Polizeischutz für RWE-Mitarbeiter

Ein Polizeiwagen begleitet die Arbeiten im Hambacher Forst.

Polizeischutz für RWE-Mitarbeiter

Von Stephan Pesch

  • RWE fällt seit Montagmorgen (28.11.2016) weitere Bäume im Tagebaugebiet
  • Braunkohlegegner sehen "Rote Linie" überschritten
  • Polizei wollte Eskalationen verhindern

Seit dem Sonnenaufgang machte der Betreiber des Tagebaus Hambach seine Ankündigung wahr. Das Unternehmen ließ südlich der mittlerweile abgetragenen Trasse der alten A4 die ersten Bäume fällen. RWE-Sprecher Guido Steffen: "Es ist ein kleiner Streifen hinter der ehemaligen Anschlussstelle Kerpen-Buir". In den kommenden Wochen sollen noch zwei weitere Gebiete im Hambacher Forst gerodet werden.

Polizei mit Großaufgebot im Einsatz

Auch die Polizei war seit den frühen Morgenstunden im Hambacher Forst. Die Einsatzkräfte räumten mit panzerähnlichen Fahrzeugen Barrikaden von den Wegen. Streifenwagen fuhren entlang der ehemaligen A4.

Im Hambacher Forst werden weitere Bäume gefällt.

Im Hambacher Forst werden weitere Bäume gefällt.

Der Polizeieinsatz habe ausdrücklich nicht den Zweck, besetzte Baumhäuser oder das an den Wald angrenzende Wiesencamp zu räumen, so die zuständige Polizeibehörde Aachen. Dies sei den Bewohnern des Wiesencamps und Vertretern der Bürgerinitiative bereits kurzfristig vor Beginn der Einsatzmaßnahmen mitgeteilt worden.

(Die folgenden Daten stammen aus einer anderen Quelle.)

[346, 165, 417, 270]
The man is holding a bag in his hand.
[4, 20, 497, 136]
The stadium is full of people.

Dass RWE erstmals südlich der ehemaligen A4 rodet und damit in den Bereich vordringt, den Tagebaugegner als "Rote Linie" bezeichnen, machte den Einsatz besonders heikel. Man sei auf Übergriffe vorbereitet, hieß es dazu.

Immer wieder Übergriffe im Braunkohlerevier

Bereits in den vergangenen Wochen und Monaten hat es immer wieder Brände und Angriffe gegeben, sagte ein Polizeisprecher. Am vergangenen Freitag wurden bei Titz-Höllen im Kreis Düren zwei Trafostationen in Brand gesetzt. Ob es sich bei den Tätern um Braunkohlegegner handelt, ist noch unklar.